Modernising regional monitoring.

Monitoring and alerting is a key part of keeping a distributed platform operational. This has typically been done by generating a topology for a region using the GOCDB and using Nagios to monitor services at sites. These monitors are linked to operating level agreements that define thresholds; if these thresholds of service state, availability, etc are exceeded, an alert is issued, and site administrators are urged to take action.

This is all well and good, but it’s time to experiment with a different monitoring service, Prometheus. This to scratch the following itches :

  • have a closer view into the trends of site services
  • have some deeper tooling (in order to have better understanding of their behaviour)
  • just investigate new ways of doing things.

Regional monitoring infrastructure

The regional services include everything that falls under the GOC region, as well as the services in the region which are not in the GOC. These are perhaps out-of-project resources, services that are not yet at production level, or experimental services which are not in the EGI service catalogue.

It is the desire to have a monitoring infrastructure that discovers these services (via some as-yet unknown mechanism), includes them in the monitoring topology and collects metrics, eventually sending them to a dashboard. This requires some initial infrastructure:

  • Deployment cloud: We need somewhere to deploy the initial services to
  • Monitoring service: We’ll use Prometheus for this and put a Prometheus server on the cloud
  • Alerting service: We need a service to issue alerts based on monitoring data; we’ll use the Prometheus “AlertManager” for this
  • Dashboard: The metrics will be displayed on a Grafana dashboard.
  • Instrumentation: We need to instrument the services so that we can collect monitoring data from them. This data is host-level as well as application-level data.

Deployment Strategy

Starting from the bare cloud 1, we adopt the pattern of “Infrastructure as Code”. This means expressing the deployment strategy for our monitoring services as code, and deciding on an execution model to deploy them. Deployment models could include tools such as Terraform, or some Ansible or Puppet code.

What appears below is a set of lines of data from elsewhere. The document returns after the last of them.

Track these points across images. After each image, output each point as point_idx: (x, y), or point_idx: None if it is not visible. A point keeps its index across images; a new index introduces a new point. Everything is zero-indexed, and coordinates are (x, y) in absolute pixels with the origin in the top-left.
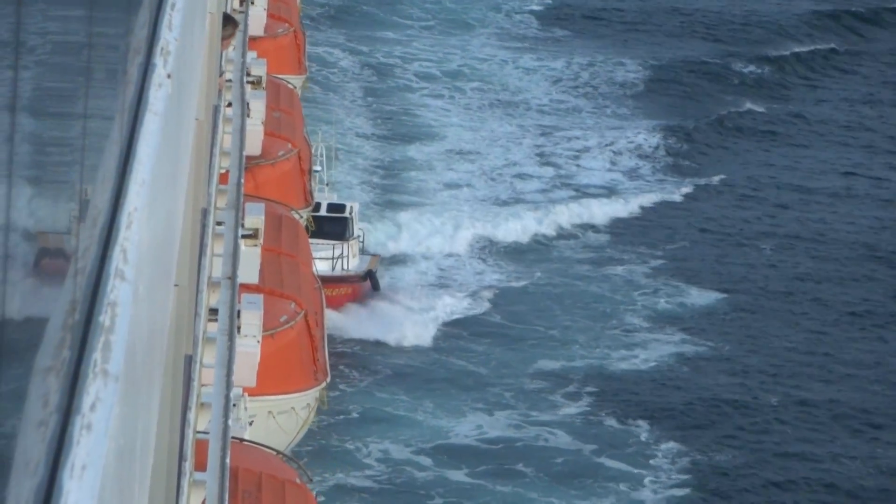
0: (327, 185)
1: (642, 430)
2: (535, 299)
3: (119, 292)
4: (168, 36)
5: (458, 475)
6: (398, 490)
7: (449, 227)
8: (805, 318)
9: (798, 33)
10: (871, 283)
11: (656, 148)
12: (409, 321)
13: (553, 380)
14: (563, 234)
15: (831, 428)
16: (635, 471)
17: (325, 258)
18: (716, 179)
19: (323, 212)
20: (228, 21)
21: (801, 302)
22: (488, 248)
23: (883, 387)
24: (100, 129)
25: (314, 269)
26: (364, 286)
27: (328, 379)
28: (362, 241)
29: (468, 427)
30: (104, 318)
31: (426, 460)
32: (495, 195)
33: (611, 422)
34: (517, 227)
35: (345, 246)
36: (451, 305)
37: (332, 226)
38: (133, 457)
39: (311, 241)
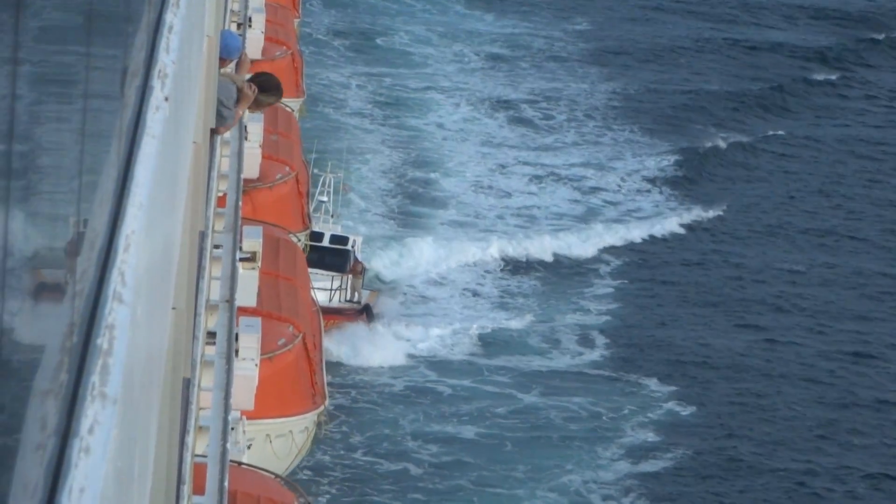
0: (332, 216)
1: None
2: (529, 326)
3: (117, 315)
4: (166, 59)
5: (456, 477)
6: None
7: (449, 254)
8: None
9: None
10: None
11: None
12: (404, 346)
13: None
14: (562, 262)
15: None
16: None
17: (323, 289)
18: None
19: (325, 242)
20: (274, 88)
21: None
22: (492, 274)
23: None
24: (97, 152)
25: (312, 293)
26: (360, 320)
27: (326, 402)
28: (362, 274)
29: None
30: (102, 340)
31: (426, 480)
32: (495, 224)
33: None
34: (517, 254)
35: (344, 278)
36: (450, 331)
37: (334, 258)
38: (131, 480)
39: (310, 270)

For our purposes, I will be assuming a set of Ansile roles used in playbooks which express the desired state layer by layer, using the Ansible OpenStack modules to provision machines. Of course, these roles need to be developed and tested, before being used in the playbooks, and the playbooks themselves need to be tested in the staging environment, in order to run functional tests on their results. We will use a combination of Molecule, OpenStack2, Docker and Travis to run the tests.

Workflow for continuous delivery of monitoring and alerting services.

Typically the roles are tested independently with molecule, both locally, and by Travis on every push. Once the roles are passing their own checks, they are combined into the deployment playbook, which both provisions the servers and configures them. These playbooks will express different servers based on the environment they are given 3. Once the machines are provisioned, the functional tests are run on the servers using ServerSpec or TestInfra; these can be considered integration tests that supplement the functional tests run during dev by Molecule. If the staging environment passes the tests, it is destroyed (VMs in it are deleted), and the playbook is run with the prod environment, to update the service configuration.


This will require a few roles and playbooks:

  • Prometheus: the prometheus server itself, as well as the alert maanger. Monitoring data will be sent to a grafana dashboard
  • Grafana: role to deploy grafana dashboard, to display the monitoring data

The playbook would include these roles as follows:

- name: Deploy Prometheus server
hosts: monitors
user: drillbot
- {role: prometheus-role, become: true}

- name: Deploy Grafana Dashboard
hosts: dashboards
user: drillbot
- {role: grafana, become: true}

Here we can see that the Prometheus role is applied to the set of machines in the monitors group and the Grafana role is applied to a different set of machines in the dashboards group. The main task in Grafana would be the configuration

Orchestration and context

The most important aspect of the Grafana task is the configuraiton of the server, which is kept in an ini file. Grafana has 1st-class support for a Prometheus data source, but the admin has to manually add the source once the installation is done according to the docs. It seems to be possible4, via the Grafana REST interface:

- name: GRAFANA | Import stats dashboard
url: "http://{{ ansible_nodename }}:{{ grafana_port }}/api/dashboards/db"
method: POST
HEADER_Accept: application/json
HEADER_Content-Type: application/json
force_basic_auth: yes
user: "{{ grafana_admin_user }}"
password: "{{ grafana_admin_password }}"
body: "{{ lookup('template', 'templates/dashboards/prometheus_stats.json.j2')}}"
body_format: json
response: 200

This work is currently underway; see the prometheus role and grafana role5

References and Footnotes

  1. We will be assuming an OpenStack private cloud, but you could probably do this with anything. It just changes the infrastructure provisioning side, probably. 

  2. The testing environment will be provisioned by Molecule on the OpenStack cloud itself, just with different variables. Très 12factor 

  3. This satisfies factor X, “Dev-Prod parity 

  4. See idealista/grafana-role

  5. This role is not in Galaxy yet, perhaps later we’ll move it out of the main DevOps repo and into it’s own Galaxy repo.